Exercise aim: Find "M646,769L699,806L1055,1061H1050L868,931L773,865L698,807L644,771Z" and "M2,482L97,506L263,565L295,585L313,603L321,617" in the records below. Copy the lines holding them and every line between, exactly, and no others.
· · · · · · ·
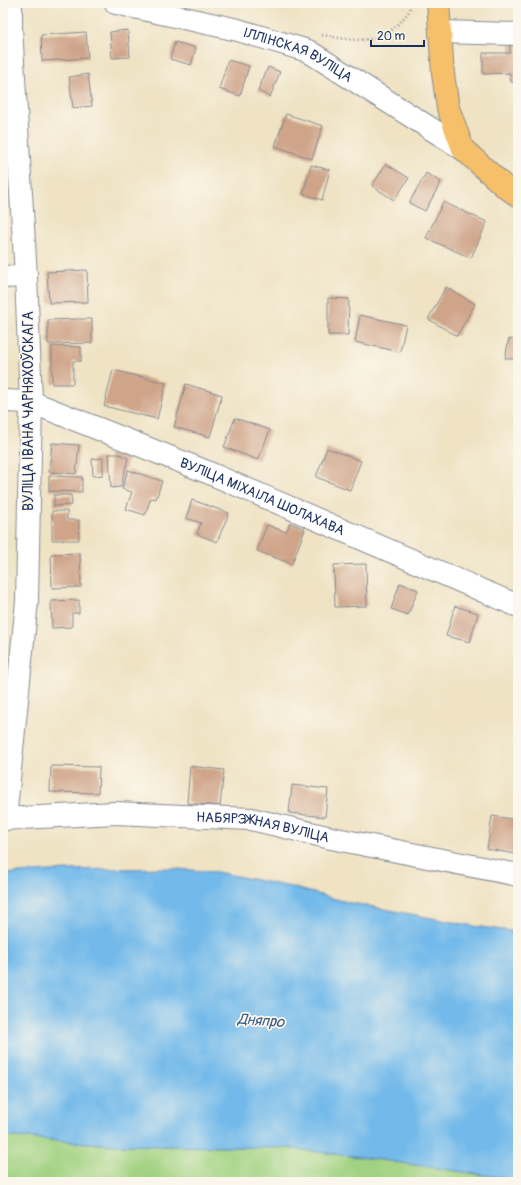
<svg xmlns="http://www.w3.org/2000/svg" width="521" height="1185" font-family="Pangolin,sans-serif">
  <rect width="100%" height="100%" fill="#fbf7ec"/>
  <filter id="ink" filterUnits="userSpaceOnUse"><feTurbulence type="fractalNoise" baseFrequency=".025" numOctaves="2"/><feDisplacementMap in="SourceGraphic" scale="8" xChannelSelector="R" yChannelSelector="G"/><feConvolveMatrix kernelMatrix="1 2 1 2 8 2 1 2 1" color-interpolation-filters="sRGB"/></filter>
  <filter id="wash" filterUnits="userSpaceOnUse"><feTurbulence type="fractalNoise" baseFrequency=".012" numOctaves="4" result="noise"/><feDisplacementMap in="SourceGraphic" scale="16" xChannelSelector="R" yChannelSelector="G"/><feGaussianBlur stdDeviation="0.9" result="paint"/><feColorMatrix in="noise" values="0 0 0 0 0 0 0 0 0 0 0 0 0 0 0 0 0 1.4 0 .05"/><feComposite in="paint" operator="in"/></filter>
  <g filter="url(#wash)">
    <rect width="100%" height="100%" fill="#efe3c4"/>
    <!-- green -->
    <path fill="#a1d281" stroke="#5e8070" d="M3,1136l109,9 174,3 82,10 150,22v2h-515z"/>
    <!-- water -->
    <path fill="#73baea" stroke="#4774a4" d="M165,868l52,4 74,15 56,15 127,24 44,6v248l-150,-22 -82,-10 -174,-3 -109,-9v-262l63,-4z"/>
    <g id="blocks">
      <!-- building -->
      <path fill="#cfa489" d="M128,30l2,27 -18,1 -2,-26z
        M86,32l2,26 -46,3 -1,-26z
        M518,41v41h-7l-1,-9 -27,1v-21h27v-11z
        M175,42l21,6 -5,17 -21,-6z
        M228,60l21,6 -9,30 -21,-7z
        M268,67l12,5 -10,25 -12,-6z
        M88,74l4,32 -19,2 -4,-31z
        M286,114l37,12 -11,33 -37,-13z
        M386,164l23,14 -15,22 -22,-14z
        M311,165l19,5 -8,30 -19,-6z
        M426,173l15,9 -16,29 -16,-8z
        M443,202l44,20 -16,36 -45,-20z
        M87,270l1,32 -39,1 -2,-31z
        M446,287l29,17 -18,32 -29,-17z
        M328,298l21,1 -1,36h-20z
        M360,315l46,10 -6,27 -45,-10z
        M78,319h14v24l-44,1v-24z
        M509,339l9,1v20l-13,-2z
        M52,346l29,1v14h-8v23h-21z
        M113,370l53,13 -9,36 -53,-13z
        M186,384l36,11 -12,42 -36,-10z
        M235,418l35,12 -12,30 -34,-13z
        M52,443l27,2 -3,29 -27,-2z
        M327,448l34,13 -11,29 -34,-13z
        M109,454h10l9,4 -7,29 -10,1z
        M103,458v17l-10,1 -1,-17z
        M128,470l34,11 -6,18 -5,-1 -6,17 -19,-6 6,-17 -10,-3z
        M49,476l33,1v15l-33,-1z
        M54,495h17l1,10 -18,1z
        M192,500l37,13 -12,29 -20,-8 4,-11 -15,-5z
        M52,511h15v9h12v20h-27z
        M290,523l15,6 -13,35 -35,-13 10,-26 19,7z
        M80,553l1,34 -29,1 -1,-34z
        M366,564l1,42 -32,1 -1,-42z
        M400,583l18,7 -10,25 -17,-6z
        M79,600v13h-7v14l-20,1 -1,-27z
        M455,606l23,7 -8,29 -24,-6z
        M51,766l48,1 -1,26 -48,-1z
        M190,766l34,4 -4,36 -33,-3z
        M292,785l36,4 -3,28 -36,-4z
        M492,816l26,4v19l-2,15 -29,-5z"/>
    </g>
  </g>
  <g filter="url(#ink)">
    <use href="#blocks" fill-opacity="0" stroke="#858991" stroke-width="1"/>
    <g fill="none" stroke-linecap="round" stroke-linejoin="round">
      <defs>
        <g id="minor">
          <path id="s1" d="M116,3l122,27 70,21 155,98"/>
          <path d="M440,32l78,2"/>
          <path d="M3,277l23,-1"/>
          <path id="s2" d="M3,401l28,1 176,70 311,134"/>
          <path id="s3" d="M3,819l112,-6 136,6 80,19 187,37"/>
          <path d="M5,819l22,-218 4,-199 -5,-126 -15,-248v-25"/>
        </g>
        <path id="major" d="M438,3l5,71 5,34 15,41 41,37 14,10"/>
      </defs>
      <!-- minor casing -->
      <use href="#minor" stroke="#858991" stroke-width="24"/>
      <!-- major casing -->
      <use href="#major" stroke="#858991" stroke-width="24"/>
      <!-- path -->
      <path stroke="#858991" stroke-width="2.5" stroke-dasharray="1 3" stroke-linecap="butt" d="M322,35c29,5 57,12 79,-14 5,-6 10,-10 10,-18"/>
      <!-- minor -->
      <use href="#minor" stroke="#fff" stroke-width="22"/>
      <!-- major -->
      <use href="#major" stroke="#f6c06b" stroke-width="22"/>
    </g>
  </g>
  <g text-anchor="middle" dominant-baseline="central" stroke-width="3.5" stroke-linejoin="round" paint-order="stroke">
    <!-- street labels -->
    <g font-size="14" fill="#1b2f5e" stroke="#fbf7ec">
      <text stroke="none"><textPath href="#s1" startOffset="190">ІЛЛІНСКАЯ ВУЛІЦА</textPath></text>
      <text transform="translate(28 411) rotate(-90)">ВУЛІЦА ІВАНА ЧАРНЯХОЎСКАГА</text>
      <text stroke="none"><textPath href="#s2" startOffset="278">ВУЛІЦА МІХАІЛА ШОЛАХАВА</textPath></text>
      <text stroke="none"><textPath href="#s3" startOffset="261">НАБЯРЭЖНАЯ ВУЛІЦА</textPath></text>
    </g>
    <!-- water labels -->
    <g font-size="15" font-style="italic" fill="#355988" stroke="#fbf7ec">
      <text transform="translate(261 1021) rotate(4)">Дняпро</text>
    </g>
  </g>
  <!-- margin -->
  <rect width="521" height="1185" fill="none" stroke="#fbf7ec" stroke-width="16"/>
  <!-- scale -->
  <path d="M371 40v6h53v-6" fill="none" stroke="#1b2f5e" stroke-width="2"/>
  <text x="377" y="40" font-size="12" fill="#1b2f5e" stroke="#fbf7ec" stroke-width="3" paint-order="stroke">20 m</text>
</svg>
· · · · · · ·
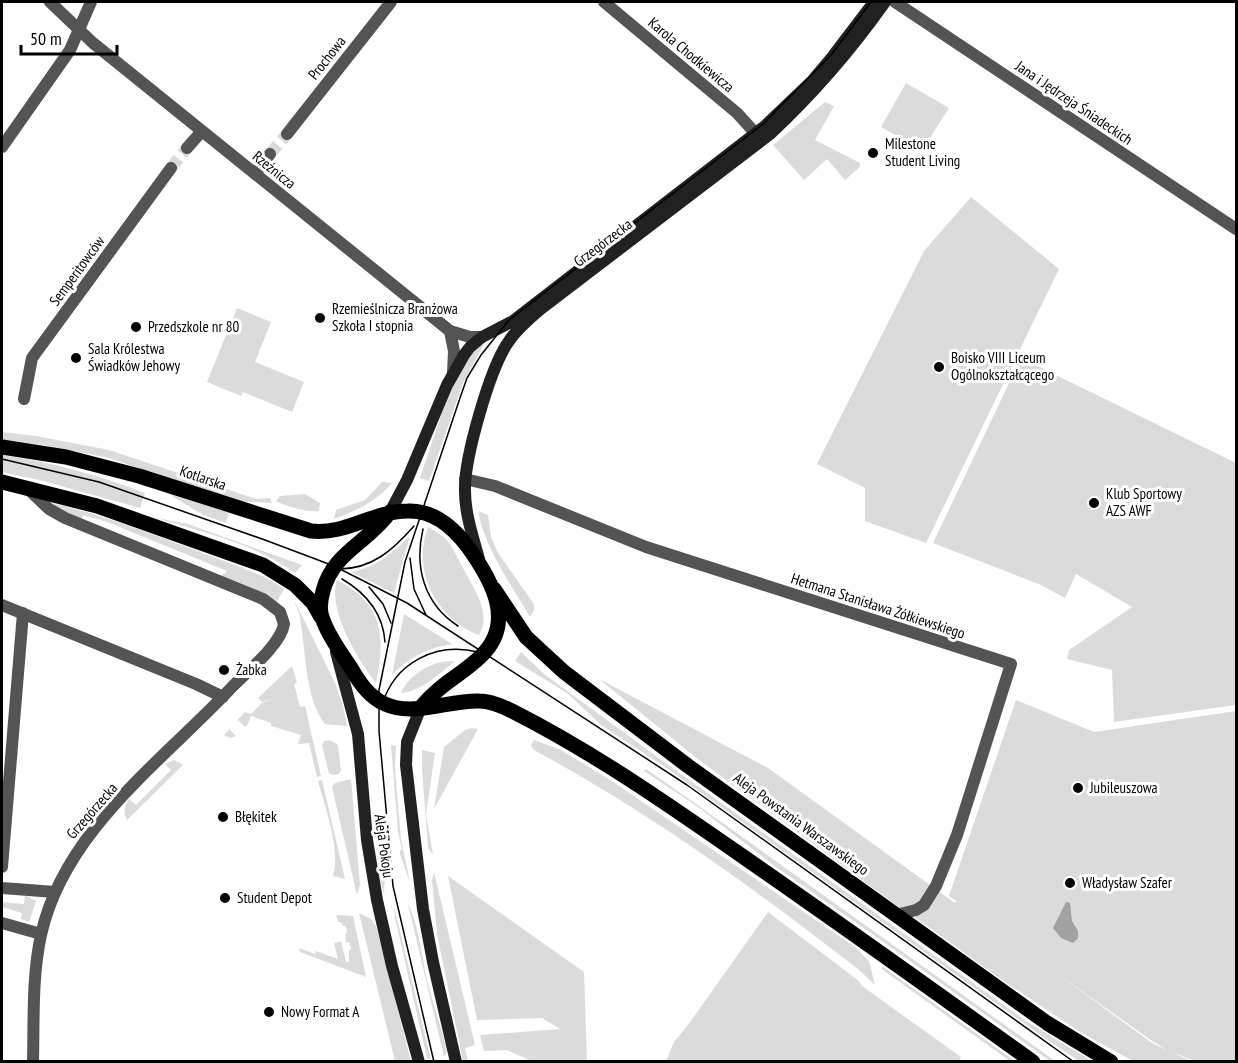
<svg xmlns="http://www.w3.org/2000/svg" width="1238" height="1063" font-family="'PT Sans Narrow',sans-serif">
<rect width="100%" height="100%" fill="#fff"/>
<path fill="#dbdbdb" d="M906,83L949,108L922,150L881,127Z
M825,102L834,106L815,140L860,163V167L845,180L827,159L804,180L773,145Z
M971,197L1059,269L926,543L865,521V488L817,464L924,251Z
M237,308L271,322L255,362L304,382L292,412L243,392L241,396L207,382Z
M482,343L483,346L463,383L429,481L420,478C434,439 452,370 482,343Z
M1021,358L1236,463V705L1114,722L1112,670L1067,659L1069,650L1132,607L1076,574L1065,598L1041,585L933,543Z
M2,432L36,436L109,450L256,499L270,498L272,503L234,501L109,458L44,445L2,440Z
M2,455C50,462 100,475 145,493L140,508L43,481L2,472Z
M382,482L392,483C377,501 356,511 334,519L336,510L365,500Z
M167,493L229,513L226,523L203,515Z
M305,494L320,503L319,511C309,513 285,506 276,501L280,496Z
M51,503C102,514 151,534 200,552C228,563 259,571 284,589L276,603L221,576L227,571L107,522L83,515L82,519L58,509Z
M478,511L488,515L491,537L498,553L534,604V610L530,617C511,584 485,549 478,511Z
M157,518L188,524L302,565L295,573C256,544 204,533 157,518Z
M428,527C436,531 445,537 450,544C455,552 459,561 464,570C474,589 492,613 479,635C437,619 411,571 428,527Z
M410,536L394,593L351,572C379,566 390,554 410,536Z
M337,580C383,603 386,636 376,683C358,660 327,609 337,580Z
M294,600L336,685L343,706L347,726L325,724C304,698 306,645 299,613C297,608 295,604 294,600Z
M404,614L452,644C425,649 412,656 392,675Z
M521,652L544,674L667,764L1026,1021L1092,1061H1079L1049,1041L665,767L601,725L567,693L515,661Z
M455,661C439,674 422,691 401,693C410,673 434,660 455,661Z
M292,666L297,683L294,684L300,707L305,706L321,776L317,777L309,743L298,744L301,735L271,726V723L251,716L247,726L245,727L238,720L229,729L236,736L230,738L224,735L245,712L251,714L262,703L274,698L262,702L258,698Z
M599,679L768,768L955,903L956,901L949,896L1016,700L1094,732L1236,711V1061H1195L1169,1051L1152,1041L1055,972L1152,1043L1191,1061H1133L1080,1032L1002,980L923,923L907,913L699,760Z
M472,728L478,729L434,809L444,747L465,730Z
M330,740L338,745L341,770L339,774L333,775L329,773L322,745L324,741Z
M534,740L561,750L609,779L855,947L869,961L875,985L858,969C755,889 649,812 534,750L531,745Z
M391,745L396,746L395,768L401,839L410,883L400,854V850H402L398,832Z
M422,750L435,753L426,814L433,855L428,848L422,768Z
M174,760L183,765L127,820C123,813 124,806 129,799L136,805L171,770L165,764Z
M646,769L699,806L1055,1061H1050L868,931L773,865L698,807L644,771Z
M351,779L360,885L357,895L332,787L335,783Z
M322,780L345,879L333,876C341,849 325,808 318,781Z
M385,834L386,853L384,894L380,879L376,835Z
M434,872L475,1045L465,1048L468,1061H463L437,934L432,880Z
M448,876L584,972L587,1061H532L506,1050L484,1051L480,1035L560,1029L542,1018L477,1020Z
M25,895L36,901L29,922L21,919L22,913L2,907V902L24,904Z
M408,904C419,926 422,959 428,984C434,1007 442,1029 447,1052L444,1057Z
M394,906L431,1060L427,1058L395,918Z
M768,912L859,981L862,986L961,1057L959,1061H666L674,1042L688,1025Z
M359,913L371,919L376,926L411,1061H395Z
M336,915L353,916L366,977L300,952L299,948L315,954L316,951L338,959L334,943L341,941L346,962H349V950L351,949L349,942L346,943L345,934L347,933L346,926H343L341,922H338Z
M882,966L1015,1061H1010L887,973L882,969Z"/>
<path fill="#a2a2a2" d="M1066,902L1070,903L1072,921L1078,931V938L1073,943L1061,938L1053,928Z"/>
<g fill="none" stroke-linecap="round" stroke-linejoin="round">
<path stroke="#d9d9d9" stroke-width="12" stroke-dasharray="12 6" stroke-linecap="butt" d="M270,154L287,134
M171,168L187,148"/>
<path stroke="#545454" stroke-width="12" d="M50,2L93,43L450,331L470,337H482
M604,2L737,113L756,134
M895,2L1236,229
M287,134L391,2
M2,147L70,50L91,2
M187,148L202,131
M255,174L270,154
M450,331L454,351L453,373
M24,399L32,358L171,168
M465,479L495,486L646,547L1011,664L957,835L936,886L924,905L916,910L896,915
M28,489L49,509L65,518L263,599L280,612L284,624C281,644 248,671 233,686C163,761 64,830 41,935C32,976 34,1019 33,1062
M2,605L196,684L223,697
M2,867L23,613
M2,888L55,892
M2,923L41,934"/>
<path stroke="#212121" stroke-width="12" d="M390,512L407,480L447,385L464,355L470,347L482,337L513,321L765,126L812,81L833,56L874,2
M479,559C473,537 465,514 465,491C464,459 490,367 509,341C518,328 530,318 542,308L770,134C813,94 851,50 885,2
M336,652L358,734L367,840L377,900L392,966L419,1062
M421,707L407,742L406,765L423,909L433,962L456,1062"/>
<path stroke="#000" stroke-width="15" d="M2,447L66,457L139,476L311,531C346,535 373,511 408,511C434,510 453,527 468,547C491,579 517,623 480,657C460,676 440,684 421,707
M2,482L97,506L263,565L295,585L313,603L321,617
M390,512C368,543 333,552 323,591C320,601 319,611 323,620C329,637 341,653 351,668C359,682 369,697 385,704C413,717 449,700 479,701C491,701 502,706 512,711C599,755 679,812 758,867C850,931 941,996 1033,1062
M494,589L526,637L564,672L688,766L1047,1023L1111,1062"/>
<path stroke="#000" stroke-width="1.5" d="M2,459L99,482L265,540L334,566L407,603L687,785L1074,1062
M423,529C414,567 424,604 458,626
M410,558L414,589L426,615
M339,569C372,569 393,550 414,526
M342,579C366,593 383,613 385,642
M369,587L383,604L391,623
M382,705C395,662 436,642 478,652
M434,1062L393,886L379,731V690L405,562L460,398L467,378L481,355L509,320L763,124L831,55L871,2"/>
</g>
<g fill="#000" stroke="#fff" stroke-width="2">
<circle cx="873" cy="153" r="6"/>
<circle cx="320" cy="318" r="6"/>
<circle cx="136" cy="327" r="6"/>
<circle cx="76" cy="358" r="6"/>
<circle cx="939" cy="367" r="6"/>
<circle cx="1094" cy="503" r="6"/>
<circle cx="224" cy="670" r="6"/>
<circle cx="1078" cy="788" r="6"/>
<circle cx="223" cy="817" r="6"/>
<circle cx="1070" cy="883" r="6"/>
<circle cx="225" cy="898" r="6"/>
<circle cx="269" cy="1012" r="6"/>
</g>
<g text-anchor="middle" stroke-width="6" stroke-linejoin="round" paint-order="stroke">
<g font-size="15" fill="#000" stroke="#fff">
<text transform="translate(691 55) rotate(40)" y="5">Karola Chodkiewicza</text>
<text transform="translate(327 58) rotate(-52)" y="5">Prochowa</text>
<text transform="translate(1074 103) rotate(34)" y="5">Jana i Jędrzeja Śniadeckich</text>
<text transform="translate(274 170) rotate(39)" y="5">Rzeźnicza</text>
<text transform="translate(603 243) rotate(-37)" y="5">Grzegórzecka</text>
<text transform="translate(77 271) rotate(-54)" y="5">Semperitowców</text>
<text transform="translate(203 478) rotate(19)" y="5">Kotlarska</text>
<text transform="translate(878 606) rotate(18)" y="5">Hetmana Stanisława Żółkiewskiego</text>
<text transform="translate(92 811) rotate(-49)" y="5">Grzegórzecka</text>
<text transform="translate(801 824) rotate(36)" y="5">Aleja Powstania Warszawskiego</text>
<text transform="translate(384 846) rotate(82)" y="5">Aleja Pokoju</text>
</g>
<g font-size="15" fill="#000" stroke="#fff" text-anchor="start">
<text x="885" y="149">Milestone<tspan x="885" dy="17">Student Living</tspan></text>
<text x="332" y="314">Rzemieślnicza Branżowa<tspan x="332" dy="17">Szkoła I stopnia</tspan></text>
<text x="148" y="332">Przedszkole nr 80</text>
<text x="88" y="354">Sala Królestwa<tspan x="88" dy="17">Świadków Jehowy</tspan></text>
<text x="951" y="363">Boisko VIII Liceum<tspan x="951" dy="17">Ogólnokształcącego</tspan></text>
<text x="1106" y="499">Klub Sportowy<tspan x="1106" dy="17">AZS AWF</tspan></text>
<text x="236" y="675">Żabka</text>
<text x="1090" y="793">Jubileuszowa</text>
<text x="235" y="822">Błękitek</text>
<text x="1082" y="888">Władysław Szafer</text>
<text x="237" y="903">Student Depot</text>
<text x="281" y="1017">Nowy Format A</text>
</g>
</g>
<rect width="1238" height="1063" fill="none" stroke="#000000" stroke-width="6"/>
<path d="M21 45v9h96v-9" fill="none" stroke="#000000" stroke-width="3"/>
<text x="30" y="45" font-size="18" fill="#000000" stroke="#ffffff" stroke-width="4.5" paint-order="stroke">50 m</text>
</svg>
· · · · · · ·
Solved problem:
M646,769L699,806L1055,1061H1050L868,931L773,865L698,807L644,771Z
M351,779L360,885L357,895L332,787L335,783Z
M322,780L345,879L333,876C341,849 325,808 318,781Z
M385,834L386,853L384,894L380,879L376,835Z
M434,872L475,1045L465,1048L468,1061H463L437,934L432,880Z
M448,876L584,972L587,1061H532L506,1050L484,1051L480,1035L560,1029L542,1018L477,1020Z
M25,895L36,901L29,922L21,919L22,913L2,907V902L24,904Z
M408,904C419,926 422,959 428,984C434,1007 442,1029 447,1052L444,1057Z
M394,906L431,1060L427,1058L395,918Z
M768,912L859,981L862,986L961,1057L959,1061H666L674,1042L688,1025Z
M359,913L371,919L376,926L411,1061H395Z
M336,915L353,916L366,977L300,952L299,948L315,954L316,951L338,959L334,943L341,941L346,962H349V950L351,949L349,942L346,943L345,934L347,933L346,926H343L341,922H338Z
M882,966L1015,1061H1010L887,973L882,969Z"/>
<path fill="#a2a2a2" d="M1066,902L1070,903L1072,921L1078,931V938L1073,943L1061,938L1053,928Z"/>
<g fill="none" stroke-linecap="round" stroke-linejoin="round">
<path stroke="#d9d9d9" stroke-width="12" stroke-dasharray="12 6" stroke-linecap="butt" d="M270,154L287,134
M171,168L187,148"/>
<path stroke="#545454" stroke-width="12" d="M50,2L93,43L450,331L470,337H482
M604,2L737,113L756,134
M895,2L1236,229
M287,134L391,2
M2,147L70,50L91,2
M187,148L202,131
M255,174L270,154
M450,331L454,351L453,373
M24,399L32,358L171,168
M465,479L495,486L646,547L1011,664L957,835L936,886L924,905L916,910L896,915
M28,489L49,509L65,518L263,599L280,612L284,624C281,644 248,671 233,686C163,761 64,830 41,935C32,976 34,1019 33,1062
M2,605L196,684L223,697
M2,867L23,613
M2,888L55,892
M2,923L41,934"/>
<path stroke="#212121" stroke-width="12" d="M390,512L407,480L447,385L464,355L470,347L482,337L513,321L765,126L812,81L833,56L874,2
M479,559C473,537 465,514 465,491C464,459 490,367 509,341C518,328 530,318 542,308L770,134C813,94 851,50 885,2
M336,652L358,734L367,840L377,900L392,966L419,1062
M421,707L407,742L406,765L423,909L433,962L456,1062"/>
<path stroke="#000" stroke-width="15" d="M2,447L66,457L139,476L311,531C346,535 373,511 408,511C434,510 453,527 468,547C491,579 517,623 480,657C460,676 440,684 421,707
M2,482L97,506L263,565L295,585L313,603L321,617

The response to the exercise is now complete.